TASK BRIEF: Print the passage about the rain and coins imagery in the poem word for word, in full.

PASSAGE TO READ:
=======

Rain and coins appear—symbolically and literally—at the poem’s beginning and the end, first in Lines 1-2, “Abuelito who throws coins like rain / and asks who loves him,” and again in Line 21, “is the rain on the roof that falls like coins.” Just as the memory of her grandfather asking who loves him frames the poem, so does this image of rain and coins. At the beginning of the poem, the speaker makes the simile about her grandfather showering coins, raining them from above, implying that he was willing to spend his money on the people whom he loved. Much as rain is a blessing, the coins her grandfather showered down were blessings too. Therefore, when the speaker hears the rain by the poem’s end, it reminds her of her grandfather’s generosity and kindness. The rain is a bittersweet reminder of the joyous and loving way her grandfather lived his life, and she can imagine his voice in the sound of it falling on the roof, “asking who loves him / who loves him who?” (Lines 22-23).

=======

[Source data]
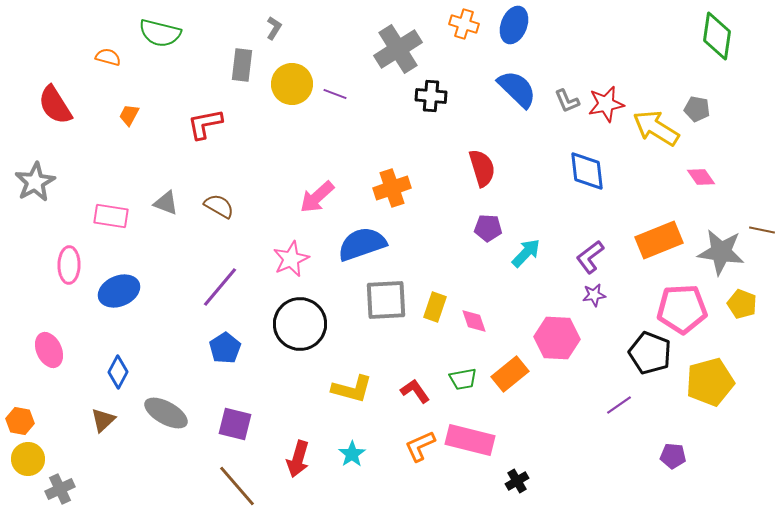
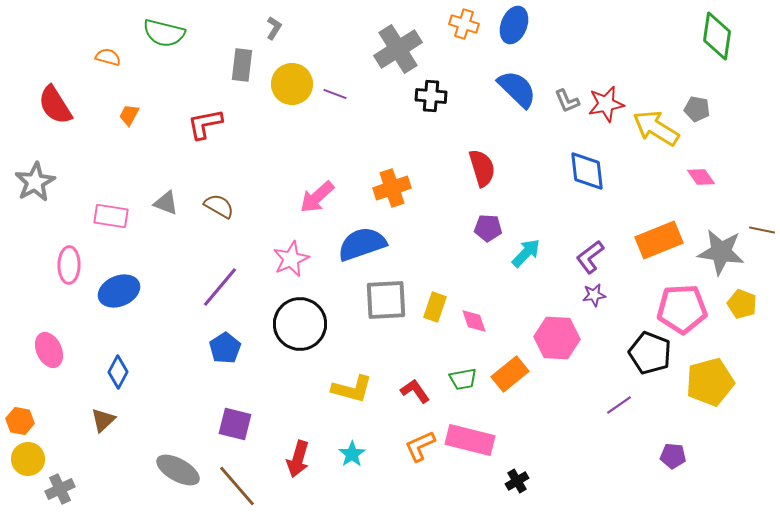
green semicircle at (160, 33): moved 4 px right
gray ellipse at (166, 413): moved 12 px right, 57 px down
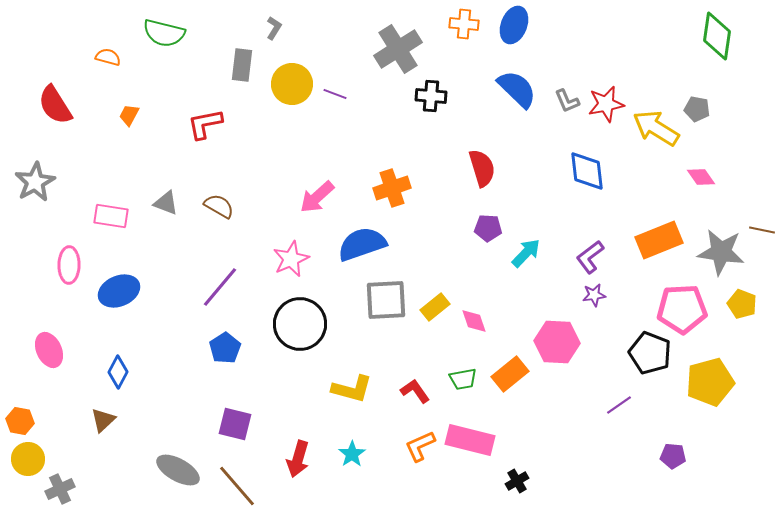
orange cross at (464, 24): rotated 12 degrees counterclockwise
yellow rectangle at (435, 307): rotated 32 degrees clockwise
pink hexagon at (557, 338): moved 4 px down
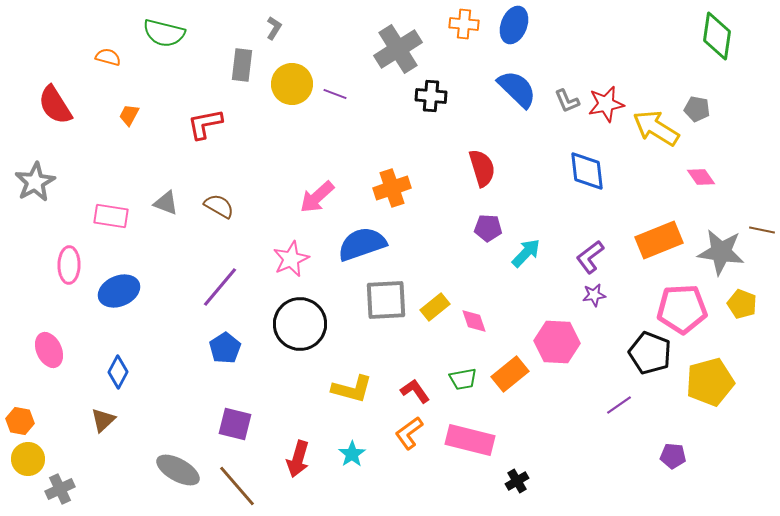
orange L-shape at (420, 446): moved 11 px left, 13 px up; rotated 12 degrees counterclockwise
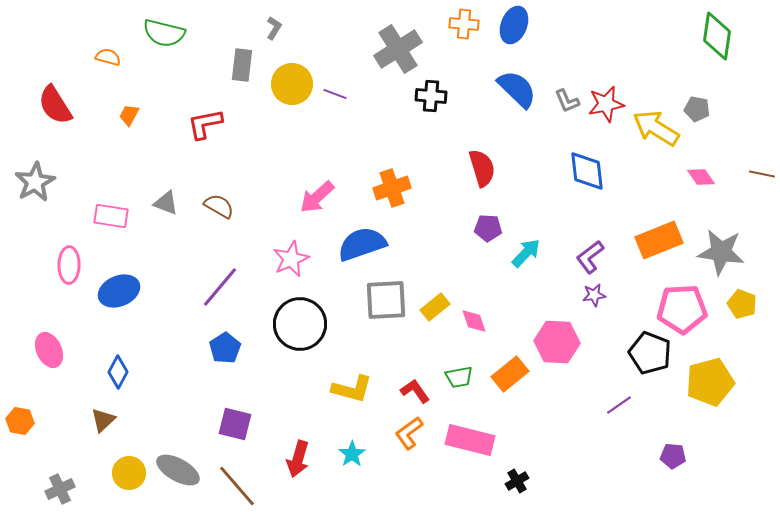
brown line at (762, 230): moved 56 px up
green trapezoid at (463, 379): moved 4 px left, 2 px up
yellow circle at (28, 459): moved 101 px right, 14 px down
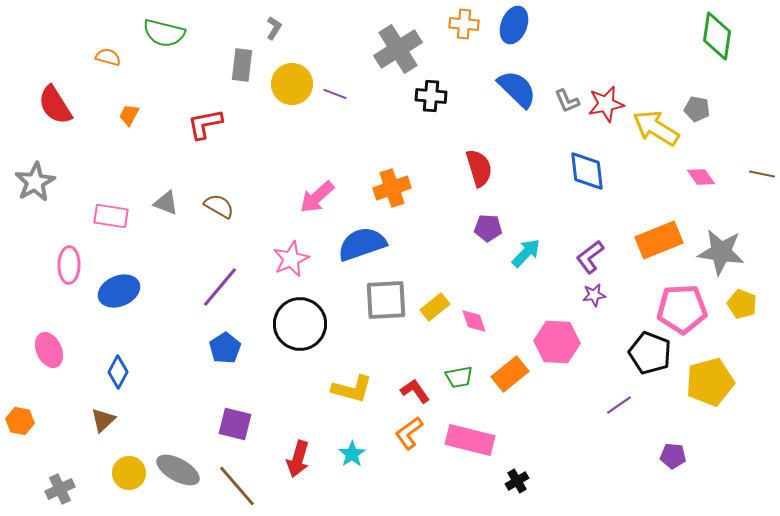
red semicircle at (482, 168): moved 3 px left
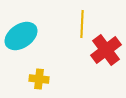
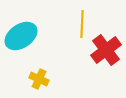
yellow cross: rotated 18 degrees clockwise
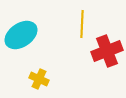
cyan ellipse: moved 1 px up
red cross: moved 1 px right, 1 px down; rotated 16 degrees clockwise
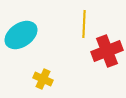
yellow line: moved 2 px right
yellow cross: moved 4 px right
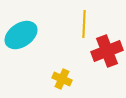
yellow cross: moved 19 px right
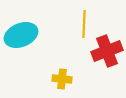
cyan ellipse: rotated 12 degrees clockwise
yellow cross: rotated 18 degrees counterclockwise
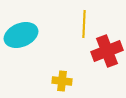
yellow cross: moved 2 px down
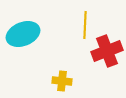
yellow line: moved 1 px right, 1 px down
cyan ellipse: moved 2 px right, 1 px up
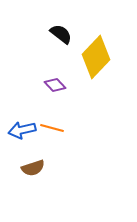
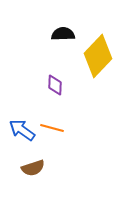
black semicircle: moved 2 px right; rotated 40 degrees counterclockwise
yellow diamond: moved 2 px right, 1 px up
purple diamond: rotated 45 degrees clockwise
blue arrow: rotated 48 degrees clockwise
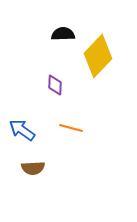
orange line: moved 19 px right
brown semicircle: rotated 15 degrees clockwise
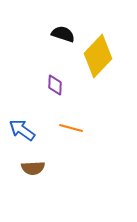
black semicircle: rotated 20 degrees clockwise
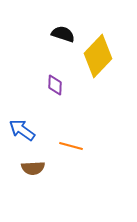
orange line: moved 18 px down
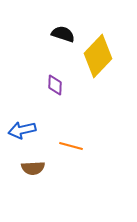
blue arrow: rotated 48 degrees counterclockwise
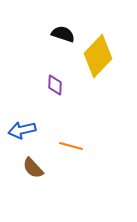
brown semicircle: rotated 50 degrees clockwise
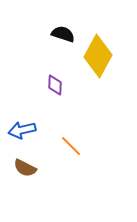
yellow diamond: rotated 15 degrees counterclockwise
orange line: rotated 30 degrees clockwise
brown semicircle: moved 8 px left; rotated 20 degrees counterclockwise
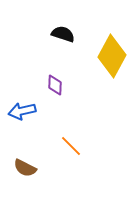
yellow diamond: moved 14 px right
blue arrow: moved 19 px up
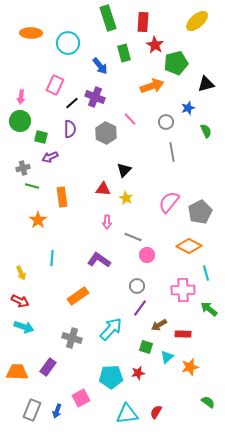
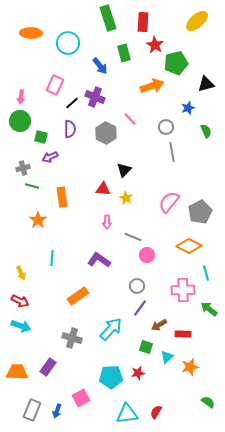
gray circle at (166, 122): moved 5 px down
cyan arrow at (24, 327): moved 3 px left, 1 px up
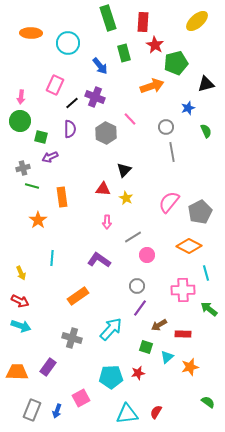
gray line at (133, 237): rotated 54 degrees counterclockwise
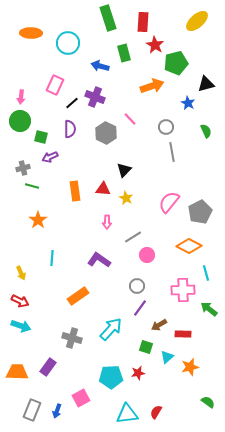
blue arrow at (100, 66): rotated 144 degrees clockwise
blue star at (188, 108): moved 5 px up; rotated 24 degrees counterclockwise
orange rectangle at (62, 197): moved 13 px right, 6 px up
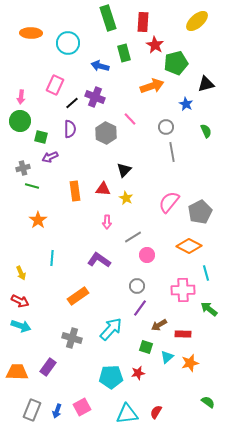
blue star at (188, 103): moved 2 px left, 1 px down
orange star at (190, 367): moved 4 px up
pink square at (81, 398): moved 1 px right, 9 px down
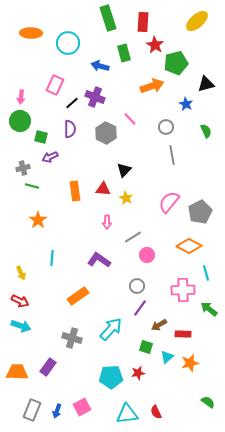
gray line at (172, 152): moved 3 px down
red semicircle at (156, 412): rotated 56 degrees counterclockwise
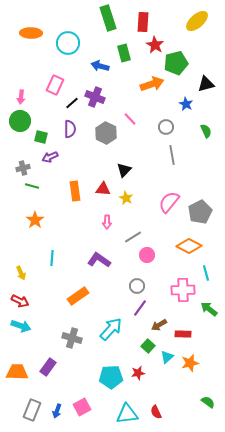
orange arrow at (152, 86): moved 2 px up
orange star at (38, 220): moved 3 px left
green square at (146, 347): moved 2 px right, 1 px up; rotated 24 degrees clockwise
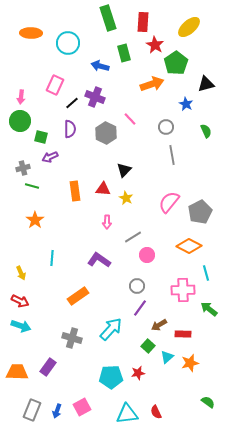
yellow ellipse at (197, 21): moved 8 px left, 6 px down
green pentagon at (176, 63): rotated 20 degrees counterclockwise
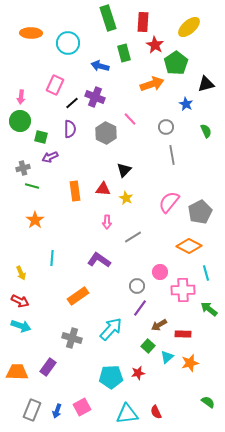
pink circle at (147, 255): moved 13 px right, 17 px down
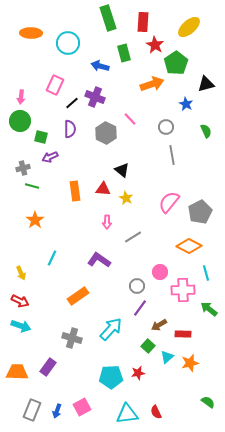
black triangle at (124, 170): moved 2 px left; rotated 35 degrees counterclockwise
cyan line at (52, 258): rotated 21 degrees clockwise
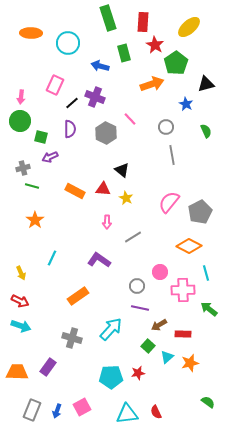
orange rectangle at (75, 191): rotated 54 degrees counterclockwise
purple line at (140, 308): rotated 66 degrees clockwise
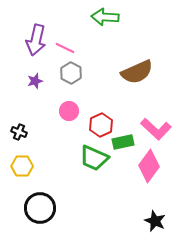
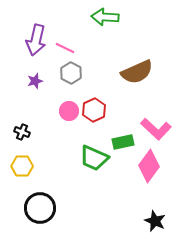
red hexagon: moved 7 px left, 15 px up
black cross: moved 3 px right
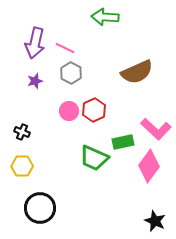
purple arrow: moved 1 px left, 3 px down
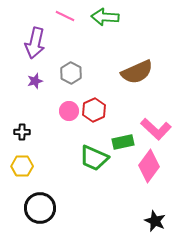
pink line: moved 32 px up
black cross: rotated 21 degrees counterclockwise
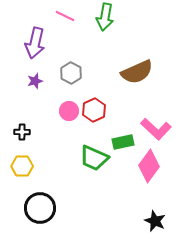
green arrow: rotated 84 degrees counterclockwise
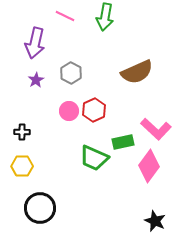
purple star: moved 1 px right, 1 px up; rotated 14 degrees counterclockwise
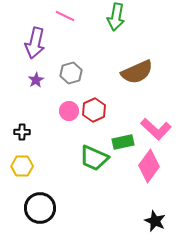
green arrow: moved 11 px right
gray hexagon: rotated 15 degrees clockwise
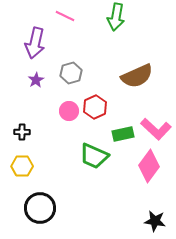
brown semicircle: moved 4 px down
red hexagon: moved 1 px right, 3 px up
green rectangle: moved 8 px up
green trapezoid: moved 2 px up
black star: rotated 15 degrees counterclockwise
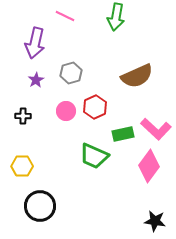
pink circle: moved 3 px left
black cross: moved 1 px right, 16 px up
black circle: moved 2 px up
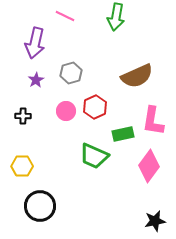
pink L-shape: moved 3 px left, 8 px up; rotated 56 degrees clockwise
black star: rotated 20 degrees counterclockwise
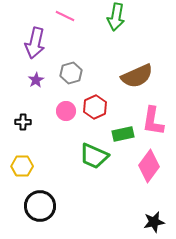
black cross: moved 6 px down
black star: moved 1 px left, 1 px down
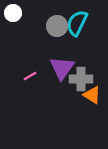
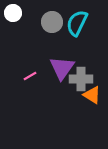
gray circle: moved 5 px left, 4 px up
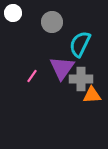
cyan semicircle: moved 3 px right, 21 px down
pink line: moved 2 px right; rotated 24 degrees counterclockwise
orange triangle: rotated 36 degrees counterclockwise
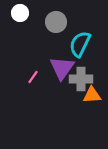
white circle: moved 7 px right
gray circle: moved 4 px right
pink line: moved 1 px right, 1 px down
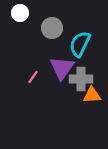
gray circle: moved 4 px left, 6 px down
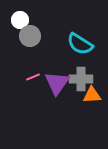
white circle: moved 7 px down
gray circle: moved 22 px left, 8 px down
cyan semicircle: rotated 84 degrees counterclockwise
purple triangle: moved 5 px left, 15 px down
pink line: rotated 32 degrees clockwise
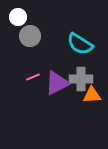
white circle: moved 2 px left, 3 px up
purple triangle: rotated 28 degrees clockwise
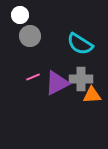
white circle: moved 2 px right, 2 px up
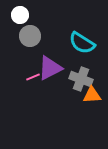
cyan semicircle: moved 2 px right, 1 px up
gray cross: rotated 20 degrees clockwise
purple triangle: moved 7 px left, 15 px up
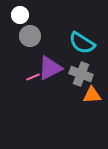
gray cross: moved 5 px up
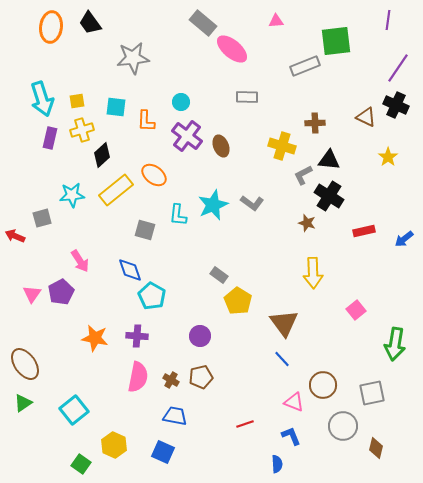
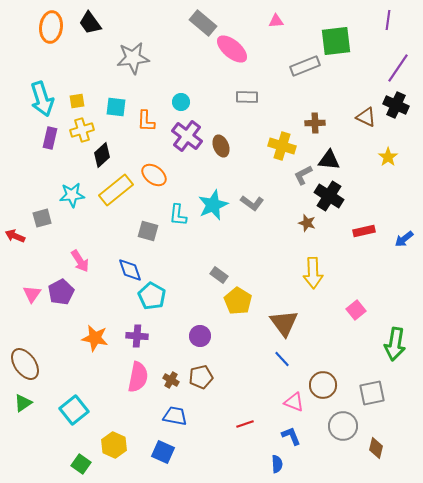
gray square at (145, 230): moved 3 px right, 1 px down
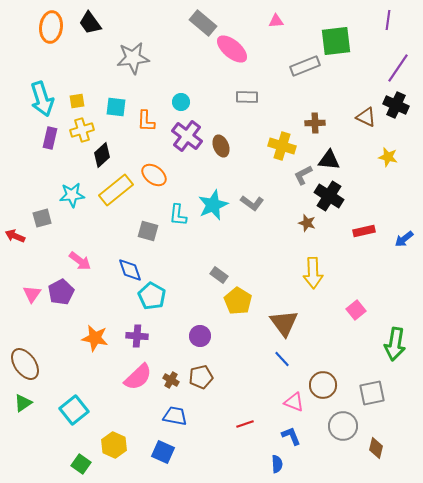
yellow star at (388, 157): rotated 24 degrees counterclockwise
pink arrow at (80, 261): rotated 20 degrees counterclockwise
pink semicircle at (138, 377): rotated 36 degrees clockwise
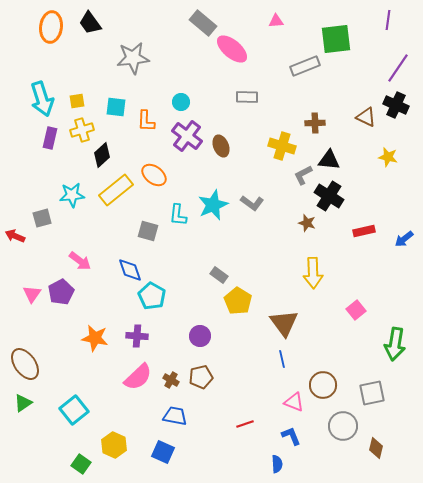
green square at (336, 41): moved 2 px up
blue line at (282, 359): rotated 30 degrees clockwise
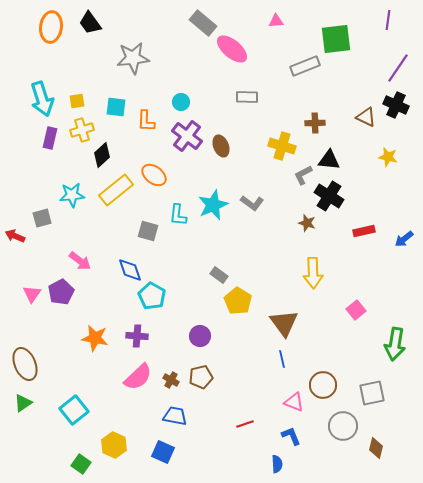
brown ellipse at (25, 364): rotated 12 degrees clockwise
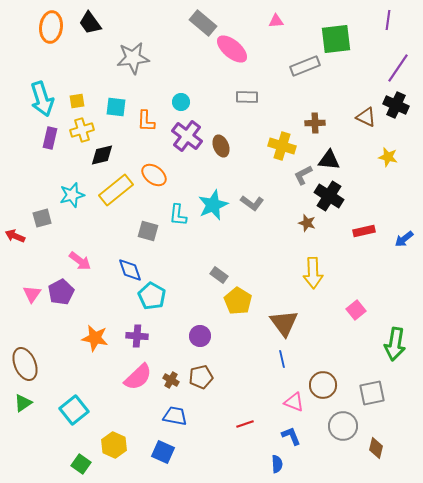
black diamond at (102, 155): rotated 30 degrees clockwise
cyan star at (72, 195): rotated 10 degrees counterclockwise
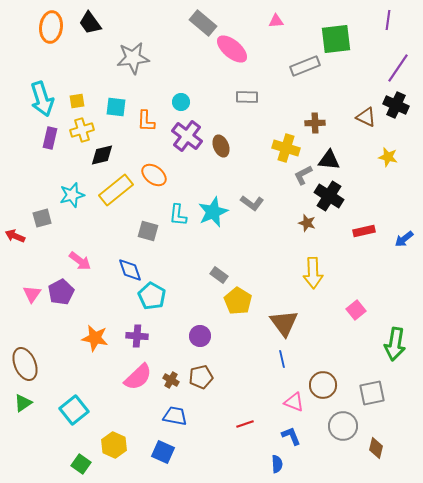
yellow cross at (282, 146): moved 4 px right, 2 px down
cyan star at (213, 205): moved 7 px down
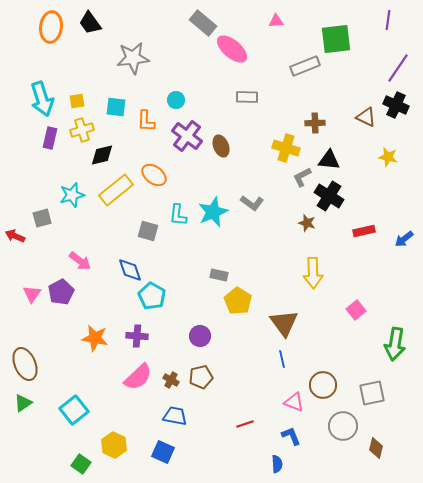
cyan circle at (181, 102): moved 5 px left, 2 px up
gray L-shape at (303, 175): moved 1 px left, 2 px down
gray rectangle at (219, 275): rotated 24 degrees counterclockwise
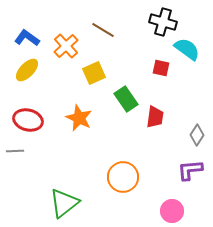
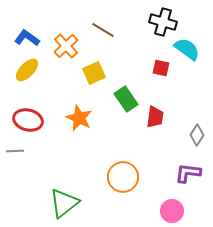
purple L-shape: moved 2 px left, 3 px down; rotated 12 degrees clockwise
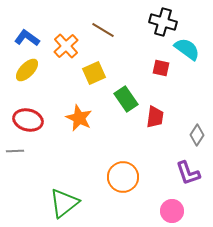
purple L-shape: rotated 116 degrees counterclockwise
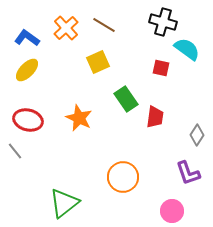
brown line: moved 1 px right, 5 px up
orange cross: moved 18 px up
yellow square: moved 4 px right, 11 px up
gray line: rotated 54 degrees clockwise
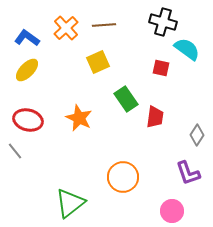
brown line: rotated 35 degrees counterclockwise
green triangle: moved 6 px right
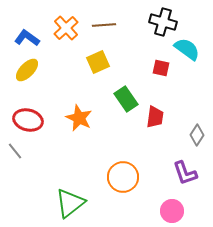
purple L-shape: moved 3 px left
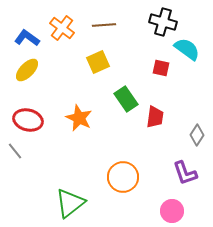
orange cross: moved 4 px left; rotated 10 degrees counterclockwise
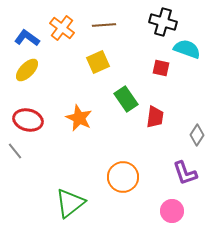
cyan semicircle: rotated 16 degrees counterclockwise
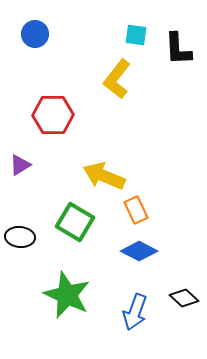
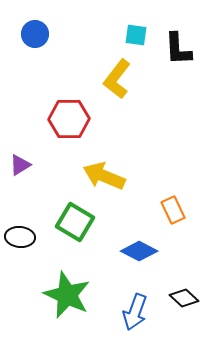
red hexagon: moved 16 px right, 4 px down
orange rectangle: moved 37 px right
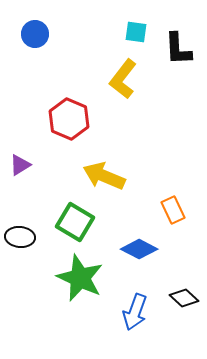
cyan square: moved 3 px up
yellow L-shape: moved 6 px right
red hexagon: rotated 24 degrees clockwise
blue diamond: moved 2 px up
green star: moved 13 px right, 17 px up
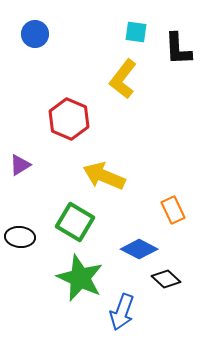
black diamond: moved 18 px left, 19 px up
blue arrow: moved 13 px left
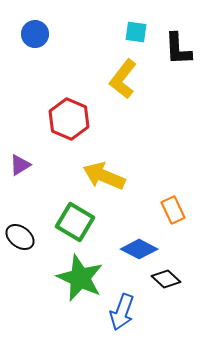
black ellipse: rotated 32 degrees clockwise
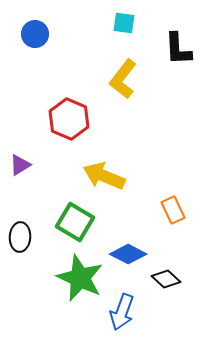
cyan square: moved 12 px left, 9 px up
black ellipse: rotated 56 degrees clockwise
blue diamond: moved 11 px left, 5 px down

=======

THE SOLUTION:
Rain and coins appear—symbolically and literally—at the poem’s beginning and the end, first in Lines 1-2, “Abuelito who throws coins like rain / and asks who loves him,” and again in Line 21, “is the rain on the roof that falls like coins.” Just as the memory of her grandfather asking who loves him frames the poem, so does this image of rain and coins. At the beginning of the poem, the speaker makes the simile about her grandfather showering coins, raining them from above, implying that he was willing to spend his money on the people whom he loved. Much as rain is a blessing, the coins her grandfather showered down were blessings too. Therefore, when the speaker hears the rain by the poem’s end, it reminds her of her grandfather’s generosity and kindness. The rain is a bittersweet reminder of the joyous and loving way her grandfather lived his life, and she can imagine his voice in the sound of it falling on the roof, “asking who loves him / who loves him who?” (Lines 22-23).